■ EXERCISE REQUIREMENTS: Find every line in the records that holds the string "lines". Copy each one.

:::::

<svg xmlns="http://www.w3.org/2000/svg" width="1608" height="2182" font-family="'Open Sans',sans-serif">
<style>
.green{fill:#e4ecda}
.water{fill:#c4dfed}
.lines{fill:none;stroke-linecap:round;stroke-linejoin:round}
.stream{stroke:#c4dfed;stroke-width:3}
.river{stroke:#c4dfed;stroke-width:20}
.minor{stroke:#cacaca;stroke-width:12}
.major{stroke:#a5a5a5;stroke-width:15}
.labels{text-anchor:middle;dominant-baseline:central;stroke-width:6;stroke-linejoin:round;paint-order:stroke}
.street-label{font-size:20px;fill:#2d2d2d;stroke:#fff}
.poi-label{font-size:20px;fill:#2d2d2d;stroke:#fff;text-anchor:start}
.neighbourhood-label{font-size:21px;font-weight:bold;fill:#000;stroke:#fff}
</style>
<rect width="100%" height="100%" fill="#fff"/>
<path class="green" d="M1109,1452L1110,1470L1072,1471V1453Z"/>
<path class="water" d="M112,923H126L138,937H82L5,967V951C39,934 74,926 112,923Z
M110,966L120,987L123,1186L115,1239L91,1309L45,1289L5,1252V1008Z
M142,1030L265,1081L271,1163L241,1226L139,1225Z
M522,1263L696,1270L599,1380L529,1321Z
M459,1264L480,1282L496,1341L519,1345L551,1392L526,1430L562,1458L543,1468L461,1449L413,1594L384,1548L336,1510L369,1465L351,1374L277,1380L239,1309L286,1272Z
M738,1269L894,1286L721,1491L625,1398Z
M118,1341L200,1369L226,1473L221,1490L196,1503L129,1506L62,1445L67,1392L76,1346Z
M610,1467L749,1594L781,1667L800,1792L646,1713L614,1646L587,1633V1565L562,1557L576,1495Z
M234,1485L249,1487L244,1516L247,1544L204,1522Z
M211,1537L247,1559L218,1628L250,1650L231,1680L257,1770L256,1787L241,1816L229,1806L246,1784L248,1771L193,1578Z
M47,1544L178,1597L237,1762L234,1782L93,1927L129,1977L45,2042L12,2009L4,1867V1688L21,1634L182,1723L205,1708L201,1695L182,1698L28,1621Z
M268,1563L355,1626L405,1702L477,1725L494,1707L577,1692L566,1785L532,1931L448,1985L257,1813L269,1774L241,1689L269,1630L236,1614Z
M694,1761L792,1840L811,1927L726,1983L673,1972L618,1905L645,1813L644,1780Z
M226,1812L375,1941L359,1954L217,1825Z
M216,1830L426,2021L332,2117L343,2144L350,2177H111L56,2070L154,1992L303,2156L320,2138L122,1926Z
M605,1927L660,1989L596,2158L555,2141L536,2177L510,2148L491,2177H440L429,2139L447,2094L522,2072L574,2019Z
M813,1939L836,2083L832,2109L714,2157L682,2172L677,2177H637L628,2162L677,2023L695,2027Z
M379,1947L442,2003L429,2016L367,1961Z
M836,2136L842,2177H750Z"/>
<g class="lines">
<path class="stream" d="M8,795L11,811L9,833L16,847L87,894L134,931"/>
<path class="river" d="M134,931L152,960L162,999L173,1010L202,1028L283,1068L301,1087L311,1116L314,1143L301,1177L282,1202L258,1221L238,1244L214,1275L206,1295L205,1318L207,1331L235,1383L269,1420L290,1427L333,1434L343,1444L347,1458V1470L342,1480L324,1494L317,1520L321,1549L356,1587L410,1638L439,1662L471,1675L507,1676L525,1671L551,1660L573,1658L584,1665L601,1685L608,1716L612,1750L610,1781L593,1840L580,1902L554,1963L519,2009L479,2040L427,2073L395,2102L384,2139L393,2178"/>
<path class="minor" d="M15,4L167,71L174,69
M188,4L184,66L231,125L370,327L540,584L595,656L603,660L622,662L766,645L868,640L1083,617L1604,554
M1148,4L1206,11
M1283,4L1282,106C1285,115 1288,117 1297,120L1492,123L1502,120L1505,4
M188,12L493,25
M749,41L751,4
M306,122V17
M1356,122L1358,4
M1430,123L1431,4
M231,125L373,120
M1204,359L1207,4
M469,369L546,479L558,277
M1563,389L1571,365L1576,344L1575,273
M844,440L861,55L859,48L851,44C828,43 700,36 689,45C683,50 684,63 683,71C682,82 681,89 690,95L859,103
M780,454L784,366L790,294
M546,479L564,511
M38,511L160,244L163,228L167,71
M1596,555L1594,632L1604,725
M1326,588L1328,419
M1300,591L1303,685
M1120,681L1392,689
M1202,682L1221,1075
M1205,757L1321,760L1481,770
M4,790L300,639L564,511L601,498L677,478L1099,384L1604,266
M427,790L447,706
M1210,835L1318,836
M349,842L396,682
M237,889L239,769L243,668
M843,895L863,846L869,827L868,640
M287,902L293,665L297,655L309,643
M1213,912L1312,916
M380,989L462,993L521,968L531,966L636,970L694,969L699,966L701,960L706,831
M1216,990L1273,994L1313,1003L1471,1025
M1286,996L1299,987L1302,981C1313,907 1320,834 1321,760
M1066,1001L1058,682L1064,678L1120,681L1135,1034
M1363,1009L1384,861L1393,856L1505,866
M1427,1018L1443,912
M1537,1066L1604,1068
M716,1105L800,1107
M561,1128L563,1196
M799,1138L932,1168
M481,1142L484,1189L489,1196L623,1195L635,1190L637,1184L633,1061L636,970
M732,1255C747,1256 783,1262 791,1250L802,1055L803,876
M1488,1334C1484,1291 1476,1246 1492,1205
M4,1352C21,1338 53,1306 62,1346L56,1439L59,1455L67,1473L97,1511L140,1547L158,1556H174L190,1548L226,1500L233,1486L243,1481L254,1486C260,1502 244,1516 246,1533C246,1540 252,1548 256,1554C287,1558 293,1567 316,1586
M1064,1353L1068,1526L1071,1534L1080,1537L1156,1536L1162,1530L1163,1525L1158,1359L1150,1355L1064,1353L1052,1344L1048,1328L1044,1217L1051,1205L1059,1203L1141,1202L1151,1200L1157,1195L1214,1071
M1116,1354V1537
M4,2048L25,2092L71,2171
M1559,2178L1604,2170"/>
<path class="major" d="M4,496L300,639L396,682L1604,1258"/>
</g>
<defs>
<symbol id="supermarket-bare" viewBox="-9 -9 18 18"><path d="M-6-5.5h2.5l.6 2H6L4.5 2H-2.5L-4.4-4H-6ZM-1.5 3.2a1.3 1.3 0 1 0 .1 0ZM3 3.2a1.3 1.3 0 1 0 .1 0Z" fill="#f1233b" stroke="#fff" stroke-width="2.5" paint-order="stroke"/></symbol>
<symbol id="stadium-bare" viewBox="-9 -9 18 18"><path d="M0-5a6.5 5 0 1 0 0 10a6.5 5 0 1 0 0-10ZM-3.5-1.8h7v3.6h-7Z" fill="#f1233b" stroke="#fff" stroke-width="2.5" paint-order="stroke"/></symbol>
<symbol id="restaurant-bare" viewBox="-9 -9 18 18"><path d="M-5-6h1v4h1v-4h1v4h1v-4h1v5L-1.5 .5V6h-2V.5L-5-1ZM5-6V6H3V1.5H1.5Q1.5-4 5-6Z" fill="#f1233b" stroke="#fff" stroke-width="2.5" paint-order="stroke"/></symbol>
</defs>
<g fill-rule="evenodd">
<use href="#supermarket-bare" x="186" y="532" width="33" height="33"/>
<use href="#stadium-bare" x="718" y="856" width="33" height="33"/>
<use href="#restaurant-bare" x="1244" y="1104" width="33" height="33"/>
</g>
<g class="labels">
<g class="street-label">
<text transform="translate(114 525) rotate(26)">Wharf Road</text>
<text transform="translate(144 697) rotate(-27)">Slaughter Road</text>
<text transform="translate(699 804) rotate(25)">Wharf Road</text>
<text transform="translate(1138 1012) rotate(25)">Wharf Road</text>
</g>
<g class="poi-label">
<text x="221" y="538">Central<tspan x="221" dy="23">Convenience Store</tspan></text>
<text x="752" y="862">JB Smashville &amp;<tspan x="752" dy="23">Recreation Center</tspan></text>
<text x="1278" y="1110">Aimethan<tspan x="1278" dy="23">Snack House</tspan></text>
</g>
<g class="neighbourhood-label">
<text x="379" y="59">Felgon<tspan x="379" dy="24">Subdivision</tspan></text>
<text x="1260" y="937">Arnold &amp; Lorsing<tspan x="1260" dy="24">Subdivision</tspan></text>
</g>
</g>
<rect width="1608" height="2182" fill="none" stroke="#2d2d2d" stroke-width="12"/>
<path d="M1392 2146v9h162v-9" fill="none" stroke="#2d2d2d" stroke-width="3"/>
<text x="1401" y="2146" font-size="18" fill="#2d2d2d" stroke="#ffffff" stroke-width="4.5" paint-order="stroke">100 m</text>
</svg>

:::::

■ COMPLETED EXERCISE:
.lines{fill:none;stroke-linecap:round;stroke-linejoin:round}
<g class="lines">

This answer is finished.